He was convicted of armed robbery about 13 years ago after stealing money from a Burger King manager who was making a bank deposit.

He was sentenced to 13 years in prison. He posted bond and he went home.

He waited for the Missouri Department of Corrections to give him a date to surrender. But no one called.

For years, he believed the courts had revoked his sentence. For years, the state believed he was in prison serving his time.

Now, Cornealious “Mike” Anderson is behind bars after the department of corrections noticed what it calls a “clerical error” last summer. Then it went and got him.

Anderson told reporters he never considered turning himself in;  he just decided to turn his life around.

“It was 13 years of somewhat relief, but was it always in the back of my mind?
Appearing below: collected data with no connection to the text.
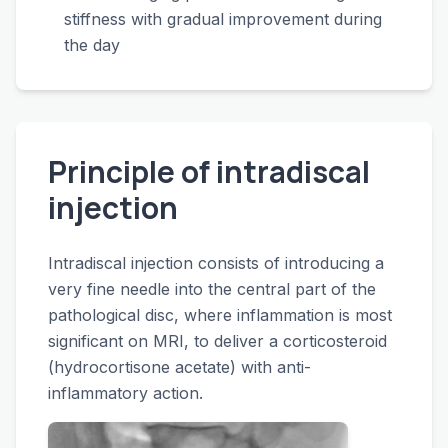
stiffness with gradual improvement during
the day
Principle of intradiscal
injection
Intradiscal injection consists of introducing a
very fine needle into the central part of the
pathological disc, where inflammation is most
significant on MRI, to deliver a corticosteroid
(hydrocortisone acetate) with anti-
inflammatory action.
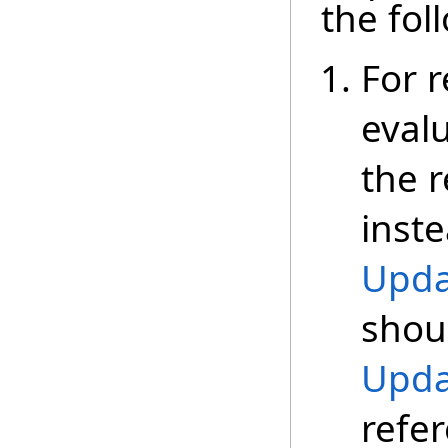
the fol
For r
eval
the r
inste
Upda
shoul
Upda
refe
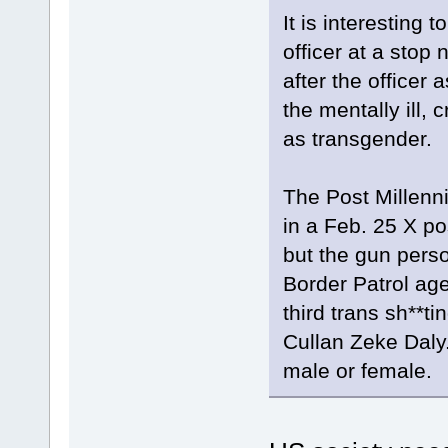
It is interesting 
officer at a sto
after the officer
the mentally ill, 
as transgender.
The Post Millenn
in a Feb. 25 X po
but the gun perso
Border Patrol age
third trans sh**ti
Cullan Zeke Daly.
male or female.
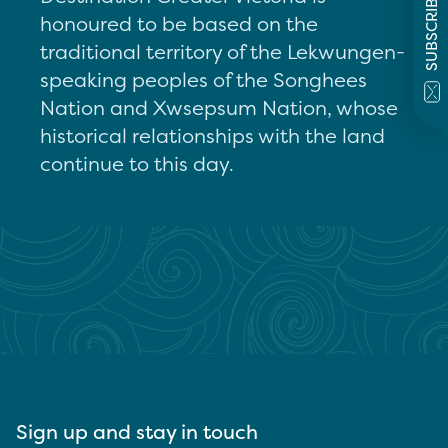
SUBSCRIBE
honoured to be based on the
traditional territory of the Lekwungen-
speaking peoples of the Songhees
Nation and Xwsepsum Nation, whose
historical relationships with the land
continue to this day.
Sign up and stay in touch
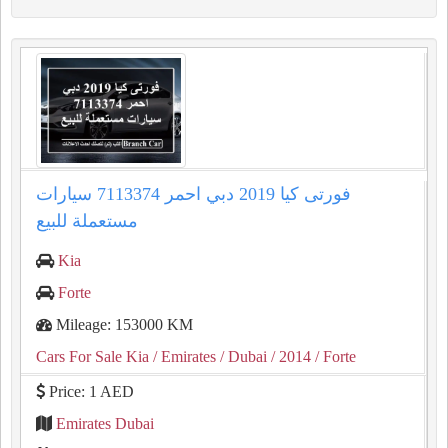
فورتى كيا 2019 دبي احمر 7113374 سيارات
مستعملة للبيع
Kia
Forte
Mileage: 153000 KM
Cars For Sale Kia
/ Emirates
/ Dubai
/ 2014
/ Forte
Price: 1 AED
Emirates Dubai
Of course it was in the back of my mind,” he told “This American Life.” “You get pulled over for a traffic ticket, you run a red light, run a stop sign, you didn’t come to a complete stop, and they’re running your information and your hearts beating fast like, ‘Man, are they going to know?’ And they come back and say, ‘Hey, Mr. Anderson, get your taillight fixed. Get your tags renewed.’ And that was it.”

His attorney, Patrick Megaro, is now arguing the 13-year sentence comes 13 years too late and is a violation of his legal rights, The St. Louis Post-Dispatch reported. Megaro filed court papers asking for Anderson’s release. He argued forcing the man to serve the term after he was rehabilitated was wrong, saying it’s “cruel and unusual to allow him to believe that the state had given him a reprieve to one day, out of the blue, knock down his door and take his entire life away.”

On Tuesday, Attorney General Chris Koster rejected Megaro’s argument, but said he could refile it against the director of the department of corrections. The Post-Dispatch reported this move could give Anderson credit for the time he was at large. Koster’s office declined to comment after filing its response, the paper said.

Megaro told The Post-Dispatch on Tuesday evening he needed time to review the document because he thought the attorney general’s suggestion might be risky.

“If I take them up on their offer, and the court denies it, it doesn’t really do much good,” he said. “My initial reaction is that their approach might not work.”

St. Charles County Prosecutor Tim Lohmar recently told “This American Life” that letting Anderson go would likely open Pandora’s box “if our system allowed for people to somehow — whether it was their doing or somebody else’s doing — to delay their incarceration to see if they can rehabilitate and become a productive member of society, to become a family man. I don’t know how we would do that. I don’t know where you stop, where you draw the line.”

As of Wednesday morning, nearly 21,000 people had signed a petition on Change.org asking for his release.

Since his conviction, Anderson became a carpenter and started his own construction business. He got married and had four children. He coached youth football.

He filed his taxes. He obtained business licenses and construction permits. He even got pulled over for traffic violations once or twice. No one noticed.

“I never felt like a fugitive because a fugitive is someone that’s running from the law. I never ran from the law. I was there,” he told “This American Life.”

Then came last summer — when Anderson’s never-served prison term was about to expire, and when the department noticed what it now calls a clerical error.

Marshals found Anderson, now 37, in Webster Groves, Mo., and sent him to prison to serve out his sentence, the Post-Dispatch reported.

“It’s just very hard,” his wife, LaQonna Anderson, told NBC’s Today. “And I miss my husband very, very much. My kids miss their father.”

Even Dennis, the Burger King manager Anderson robbed at gunpoint, told “This American Life”:

“You gotta give the guy a little bit of slack. … The law dropped the ball. The law ought to drop it completely. They need to leave the man alone.”